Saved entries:
--- START ---

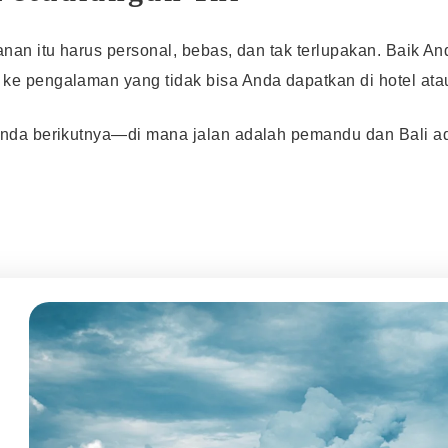
anan itu harus personal, bebas, dan tak terlupakan. Baik A
e pengalaman yang tidak bisa Anda dapatkan di hotel atau
Anda berikutnya—di mana jalan adalah pemandu dan Bali 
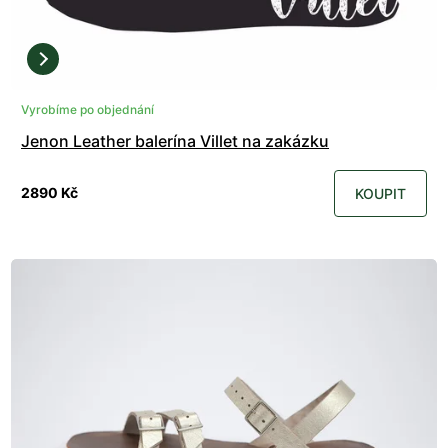
Vyrobíme po objednání
Jenon Leather balerína Villet na zakázku
2890 Kč
KOUPIT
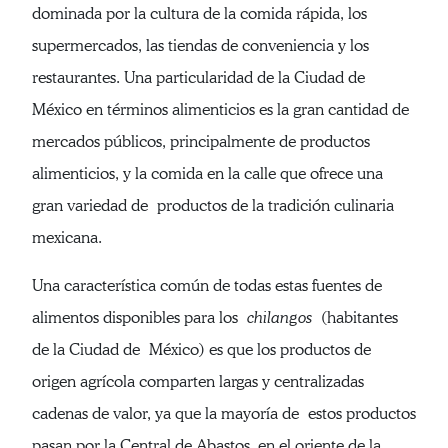
dominada por la cultura de la comida rápida, los
supermercados, las tiendas de conveniencia y los
restaurantes. Una particularidad de la Ciudad de
México en términos alimenticios es la gran cantidad de
mercados públicos, principalmente de productos
alimenticios, y la comida en la calle que ofrece una
gran variedad de productos de la tradición culinaria
mexicana.
Una característica común de todas estas fuentes de
alimentos disponibles para los
chilangos
(habitantes
de la Ciudad de México) es que los productos de
origen agrícola comparten largas y centralizadas
cadenas de valor, ya que la mayoría de estos productos
pasan por la Central de Abastos, en el oriente de la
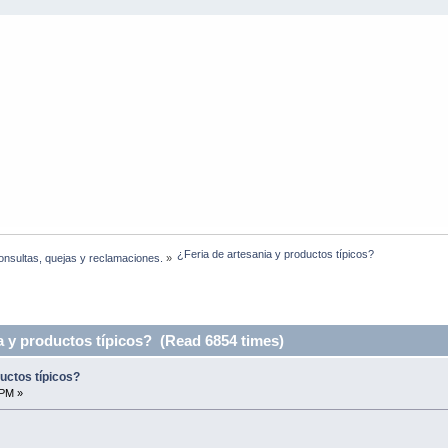
¿Feria de artesania y productos típicos?
onsultas, quejas y reclamaciones.
»
a y productos típicos? (Read 6854 times)
uctos típicos?
 PM »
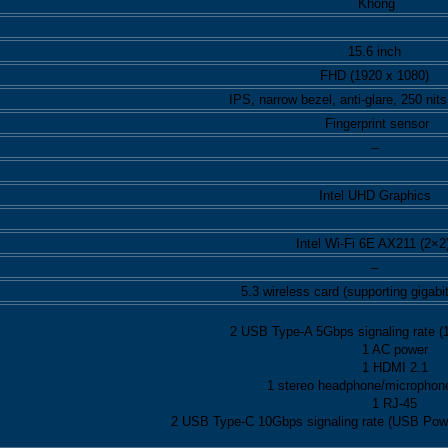
Không
15.6 inch
FHD (1920 x 1080)
IPS, narrow bezel, anti-glare, 250 n
Fingerprint sensor
–
Intel UHD Graphics
Intel Wi-Fi 6E AX211 (2×2
–
5.3 wireless card (supporting gigabit
2 USB Type-A 5Gbps signaling rate (1
1 AC power
1 HDMI 2.1
1 stereo headphone/microphon
1 RJ-45
2 USB Type-C 10Gbps signaling rate (USB Powe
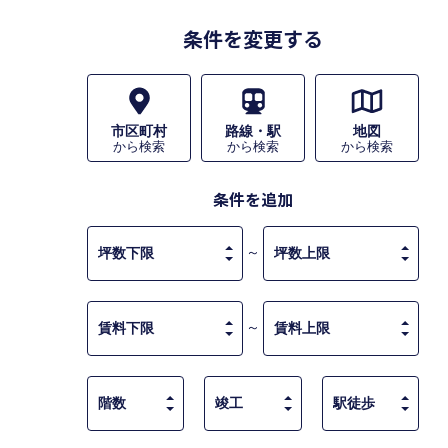
条件を変更する
市区町村
路線・駅
地図
から検索
から検索
から検索
条件を追加
～
～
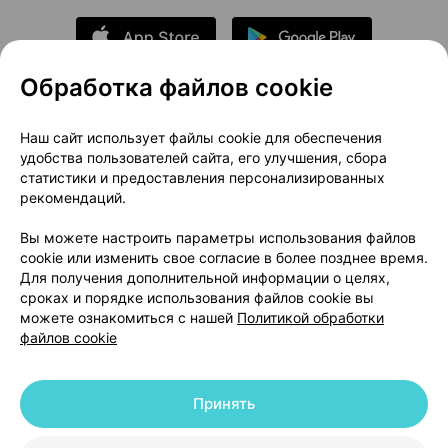
Обработка файлов cookie
О проекте
Новости проекта
Наш сайт использует файлы cookie для обеспечения
удобства пользователей сайта, его улучшения, сбора
Размещение рекламы
Медицинский маркетинг
статистики и предоставления персонализированных
Публичный договор
Доставка
рекомендаций.
Пользовательское соглашение
Вы можете настроить параметры использования файлов
Способы оплаты
Вакансии
Партнеры
cookie или изменить свое согласие в более позднее время.
Написать руководителю 103.by
Для получения дополнительной информации о целях,
сроках и порядке использования файлов cookie вы
Написать в поддержку
можете ознакомиться с нашей
Политикой обработки
Персональные настройки Cookie
файлов cookie
Обработка персональных данных
Принять
© 2026 ООО «Артокс Лаб», УНП 191700409 | 220012, Республика Беларусь,
г. Минск, улица Толбухина, 2, пом. 16 | help@103.by
|
Служба поддержки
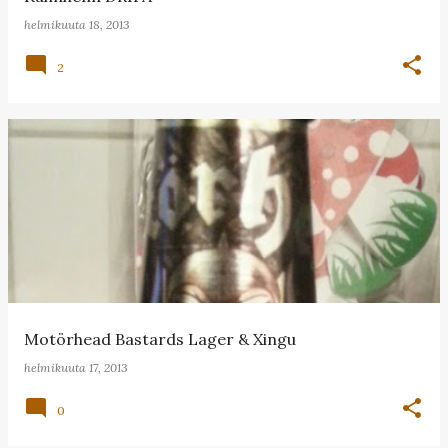
helmikuuta 18, 2013
2
Motörhead Bastards Lager & Xingu
helmikuuta 17, 2013
0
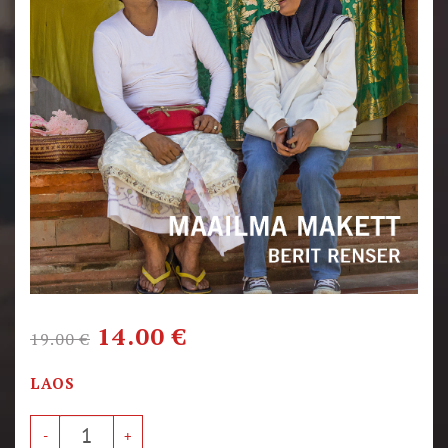
14.00
€
19.00
€
LAOS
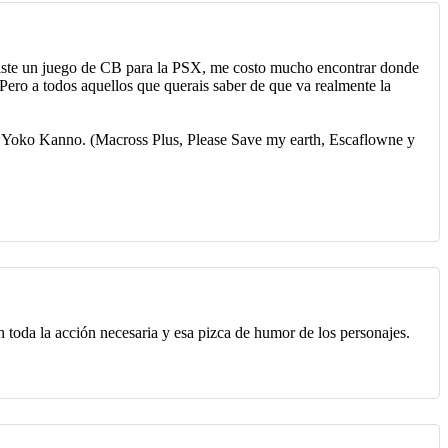
 Existe un juego de CB para la PSX, me costo mucho encontrar donde
. Pero a todos aquellos que querais saber de que va realmente la
or Yoko Kanno. (Macross Plus, Please Save my earth, Escaflowne y
n toda la acción necesaria y esa pizca de humor de los personajes.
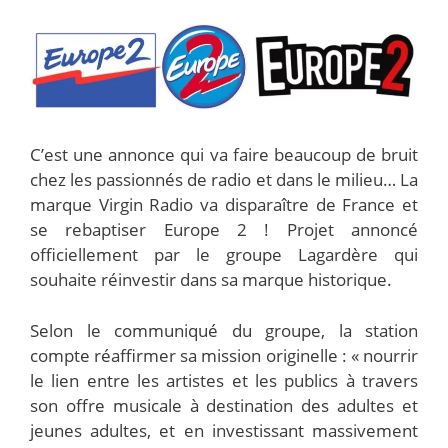
C’est une annonce qui va faire beaucoup de bruit
chez les passionnés de radio et dans le milieu… La
marque Virgin Radio va disparaître de France et
se rebaptiser Europe 2 ! Projet annoncé
officiellement par le groupe Lagardère qui
souhaite réinvestir dans sa marque historique.
Selon le communiqué du groupe, la station
compte réaffirmer sa mission originelle : « nourrir
le lien entre les artistes et les publics à travers
son offre musicale à destination des adultes et
jeunes adultes, et en investissant massivement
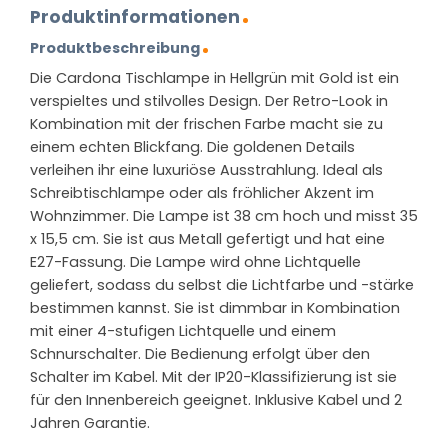
Produktinformationen
Produktbeschreibung
Die Cardona Tischlampe in Hellgrün mit Gold ist ein
verspieltes und stilvolles Design. Der Retro-Look in
Kombination mit der frischen Farbe macht sie zu
einem echten Blickfang. Die goldenen Details
verleihen ihr eine luxuriöse Ausstrahlung. Ideal als
Schreibtischlampe oder als fröhlicher Akzent im
Wohnzimmer. Die Lampe ist 38 cm hoch und misst 35
x 15,5 cm. Sie ist aus Metall gefertigt und hat eine
E27-Fassung. Die Lampe wird ohne Lichtquelle
geliefert, sodass du selbst die Lichtfarbe und -stärke
bestimmen kannst. Sie ist dimmbar in Kombination
mit einer 4-stufigen Lichtquelle und einem
Schnurschalter. Die Bedienung erfolgt über den
Schalter im Kabel. Mit der IP20-Klassifizierung ist sie
für den Innenbereich geeignet. Inklusive Kabel und 2
Jahren Garantie.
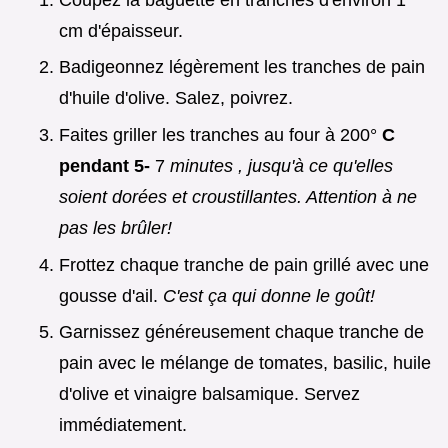
cm d'épaisseur.
Badigeonnez légèrement les tranches de pain
d'huile d'olive. Salez, poivrez.
Faites griller les tranches au four à 200°
C
pendant 5-
7
minutes
, jusqu'à ce qu'elles
soient dorées et croustillantes. Attention à ne
pas les brûler!
Frottez chaque tranche de pain grillé avec une
gousse d'ail.
C'est ça qui donne le goût!
Garnissez généreusement chaque tranche de
pain avec le mélange de tomates, basilic, huile
d'olive et vinaigre balsamique. Servez
immédiatement.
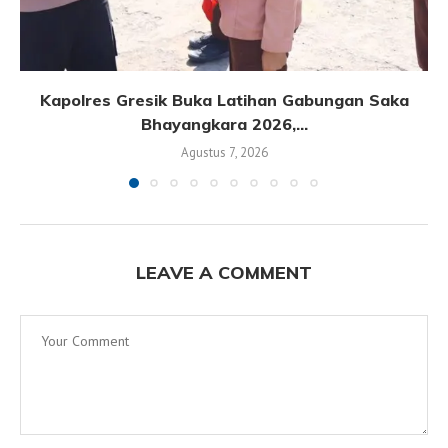
Kapolres Gresik Buka Latihan Gabungan Saka
Bhayangkara 2026,...
Agustus 7, 2026
LEAVE A COMMENT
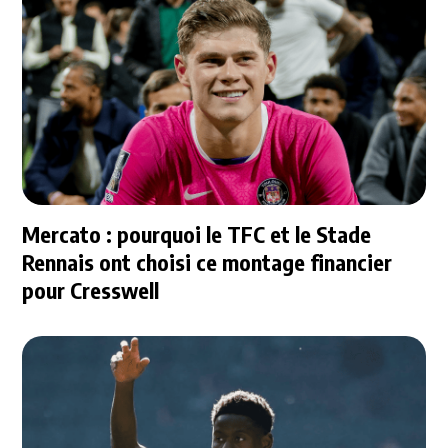
Mercato : pourquoi le TFC et le Stade
Rennais ont choisi ce montage financier
pour Cresswell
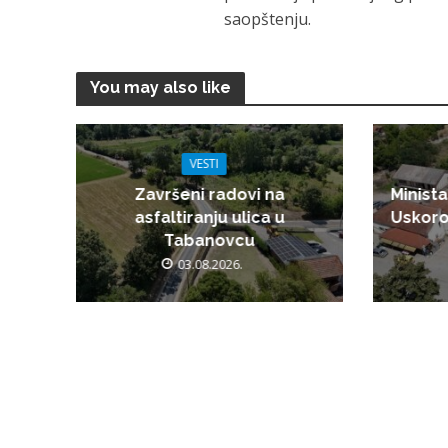
saopštenju.
You may also like
VESTI
Završeni radovi na
Minista
asfaltiranju ulica u
Uskoro
Tabanovcu
03.08.2026.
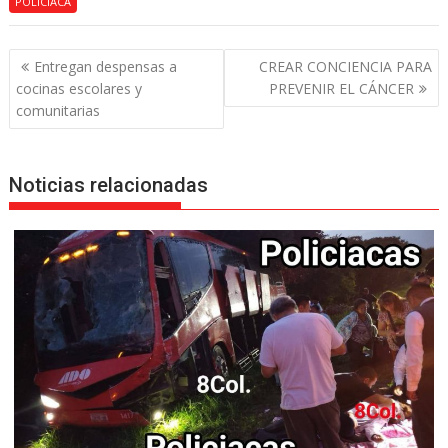
POLICIACA
Navegación
Entregan despensas a
CREAR CONCIENCIA PARA
de
cocinas escolares y
PREVENIR EL CÁNCER
entradas
comunitarias
Noticias relacionadas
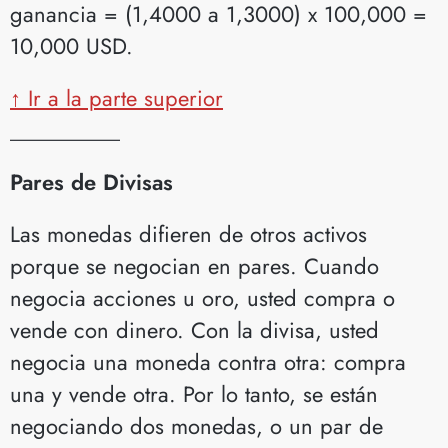
ganancia = (1,4000 a 1,3000) x 100,000 =
10,000 USD.
↑ Ir a la parte superior
__________
Pares de Divisas
Las monedas difieren de otros activos
porque se negocian en pares. Cuando
negocia acciones u oro, usted compra o
vende con dinero. Con la divisa, usted
negocia una moneda contra otra: compra
una y vende otra. Por lo tanto, se están
negociando dos monedas, o un par de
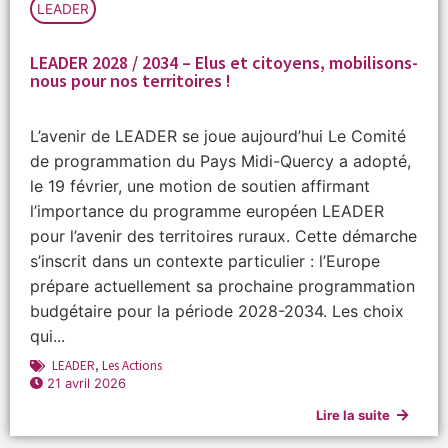
LEADER
LEADER 2028 / 2034 – Elus et citoyens, mobilisons-
nous pour nos territoires !
L’avenir de LEADER se joue aujourd’hui Le Comité
de programmation du Pays Midi-Quercy a adopté,
le 19 février, une motion de soutien affirmant
l’importance du programme européen LEADER
pour l’avenir des territoires ruraux. Cette démarche
s’inscrit dans un contexte particulier : l’Europe
prépare actuellement sa prochaine programmation
budgétaire pour la période 2028-2034. Les choix
qui...
LEADER
,
Les Actions
21 avril 2026
Lire la suite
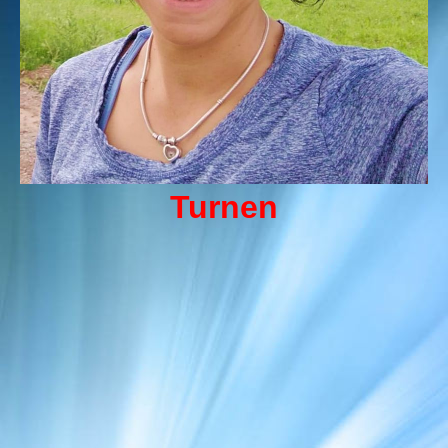
Turnen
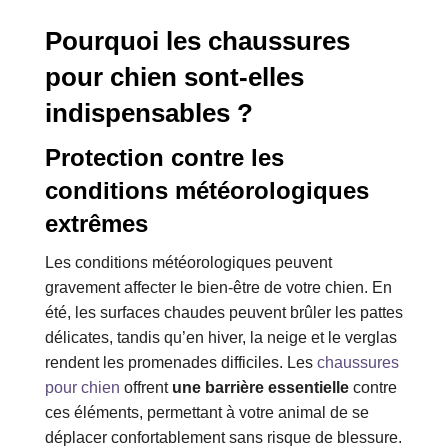
Pourquoi les chaussures
pour chien sont-elles
indispensables ?
Protection contre les
conditions météorologiques
extrêmes
Les conditions météorologiques peuvent
gravement affecter le bien-être de votre chien. En
été, les surfaces chaudes peuvent brûler les pattes
délicates, tandis qu’en hiver, la neige et le verglas
rendent les promenades difficiles. Les
chaussures
pour chien
offrent
une barrière essentielle
contre
ces éléments, permettant à votre animal de se
déplacer confortablement sans risque de blessure.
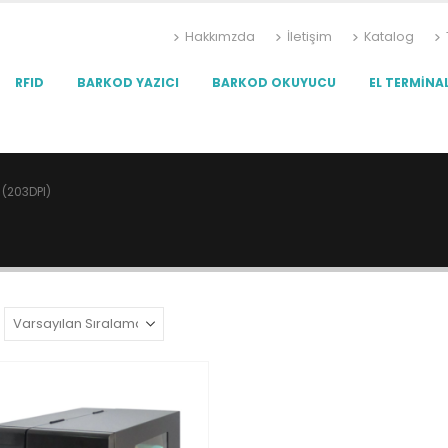
Hakkımzda
İletişim
Katalog
RFID
BARKOD YAZICI
BARKOD OKUYUCU
EL TERMINAL
(203DPI)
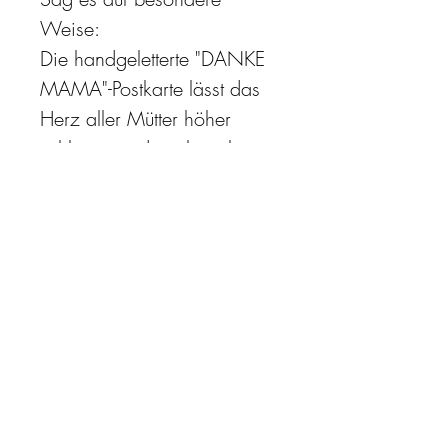
Weise:
Die handgeletterte "DANKE 
MAMA"-Postkarte lässt das 
Herz aller Mütter höher 
schlagen und zaubert ihnen 
ein Lächeln ins Gesicht. 
Ob als liebe Botschaft oder 
kleine Deko – ein echtes 
Herzensstück!
PRODUKTINFO
Größe: B 10,5 cm x H 14,8 cm, 
Postkarten-Chromokarton 300g, 
Vorderseite: weiß, Rückseite: matt und 
beschreibbar, maximale Steifigkeit.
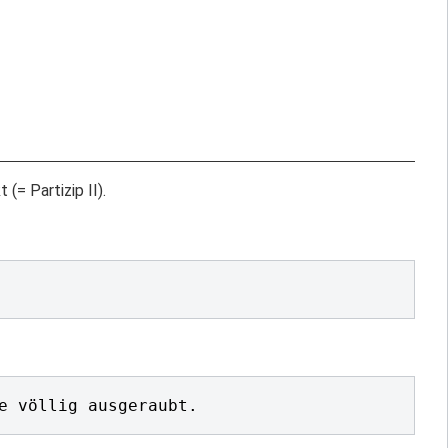
(= Partizip II).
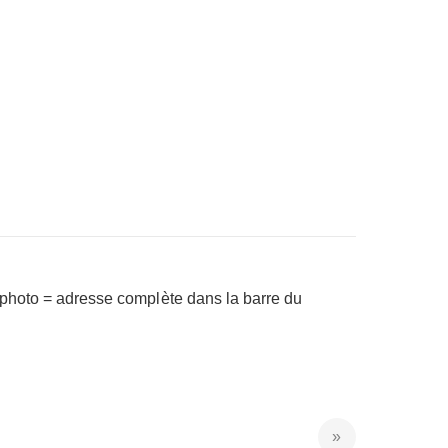
a photo = adresse complète dans la barre du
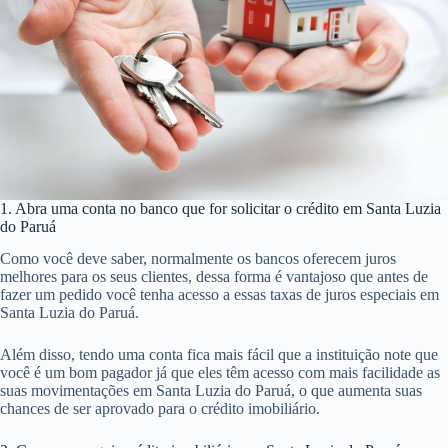
1. Abra uma conta no banco que for solicitar o crédito em Santa Luzia
do Paruá
Como você deve saber, normalmente os bancos oferecem juros
melhores para os seus clientes, dessa forma é vantajoso que antes de
fazer um pedido você tenha acesso a essas taxas de juros especiais em
Santa Luzia do Paruá.
Além disso, tendo uma conta fica mais fácil que a instituição note que
você é um bom pagador já que eles têm acesso com mais facilidade as
suas movimentações em Santa Luzia do Paruá, o que aumenta suas
chances de ser aprovado para o crédito imobiliário.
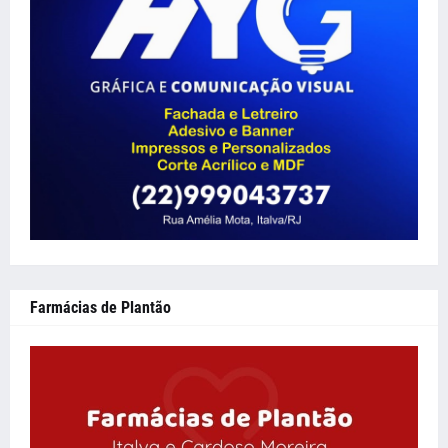
Farmácias de Plantão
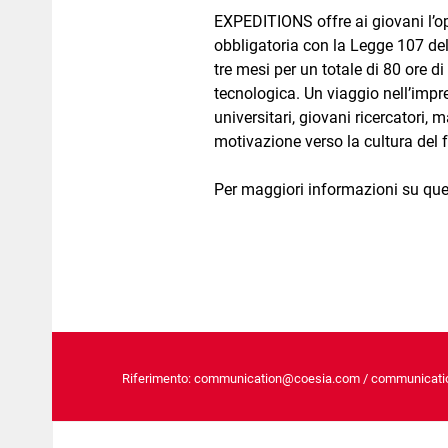
EXPEDITIONS offre ai giovani l’op
obbligatoria con la Legge 107 de
tre mesi per un totale di 80 ore di
tecnologica. Un viaggio nell’impr
universitari, giovani ricercatori, 
motivazione verso la cultura del f
Per maggiori informazioni su que
Riferimento: communication@coesia.com /
communicati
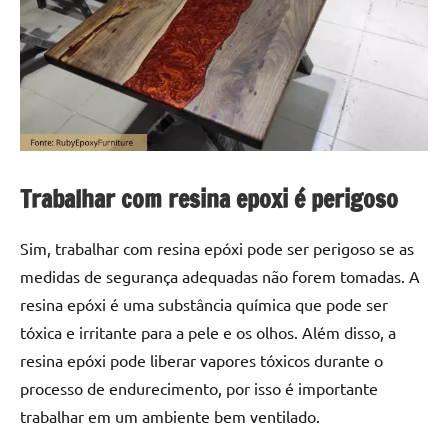
a
a
criatividade
passo
da
resina.
Explore
nossas
dicas
e
Trabalhar com resina epoxi é perigoso
inspirações
sobre
mesa
Sim, trabalhar com resina epóxi pode ser perigoso se as
de
medidas de segurança adequadas não forem tomadas. A
madeira
resina epóxi é uma substância química que pode ser
de
tóxica e irritante para a pele e os olhos. Além disso, a
resina,
resina epóxi pode liberar vapores tóxicos durante o
incluindo
processo de endurecimento, por isso é importante
designs
de
trabalhar em um ambiente bem ventilado.
mesas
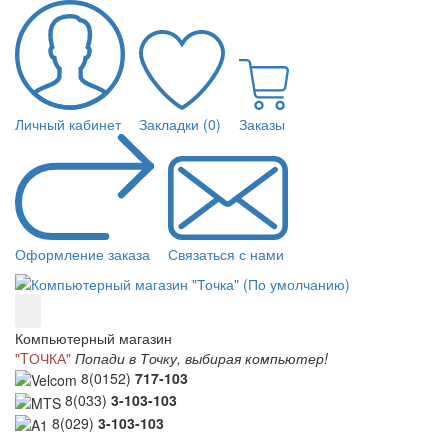
Личный кабинет
Закладки (0)
Заказы
Оформление заказа
Связаться с нами
Компьютерный магазин
"TОЧКА"
Попади в Точку, выбирая компьютер!
8(0152)
717-103
8(033)
3-103-103
8(029)
3-103-103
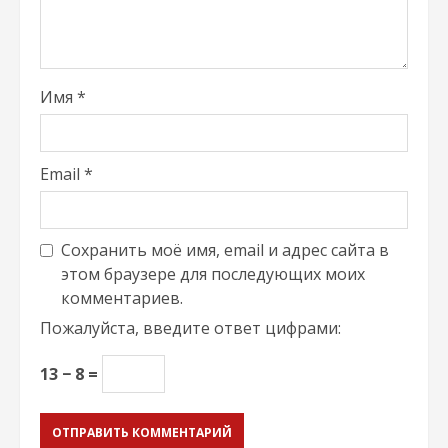
Имя
*
Email
*
Сохранить моё имя, email и адрес сайта в
этом браузере для последующих моих
комментариев.
Пожалуйста, введите ответ цифрами:
13 − 8 =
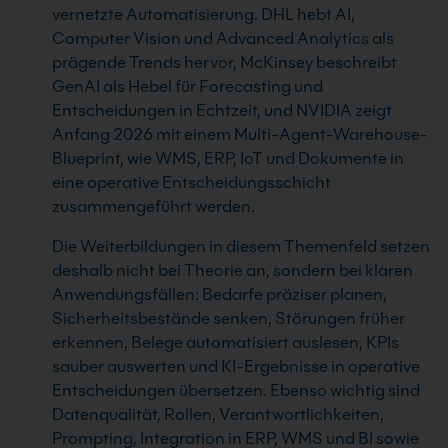
vernetzte Automatisierung. DHL hebt AI,
Computer Vision und Advanced Analytics als
prägende Trends hervor, McKinsey beschreibt
GenAI als Hebel für Forecasting und
Entscheidungen in Echtzeit, und NVIDIA zeigt
Anfang 2026 mit einem Multi-Agent-Warehouse-
Blueprint, wie WMS, ERP, IoT und Dokumente in
eine operative Entscheidungsschicht
zusammengeführt werden.
Die Weiterbildungen in diesem Themenfeld setzen
deshalb nicht bei Theorie an, sondern bei klaren
Anwendungsfällen: Bedarfe präziser planen,
Sicherheitsbestände senken, Störungen früher
erkennen, Belege automatisiert auslesen, KPIs
sauber auswerten und KI-Ergebnisse in operative
Entscheidungen übersetzen. Ebenso wichtig sind
Datenqualität, Rollen, Verantwortlichkeiten,
Prompting, Integration in ERP, WMS und BI sowie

--- END ---

Directions:
Pick out every line in the rows above that contains the word "productos", treating case as significant, and copy each of those lines.

The answer:
mercados públicos, principalmente de productos
gran variedad de productos de la tradición culinaria
de la Ciudad de México) es que los productos de
cadenas de valor, ya que la mayoría de estos productos
¿Feria de artesania y productos típicos?
a y productos típicos? (Read 6854 times)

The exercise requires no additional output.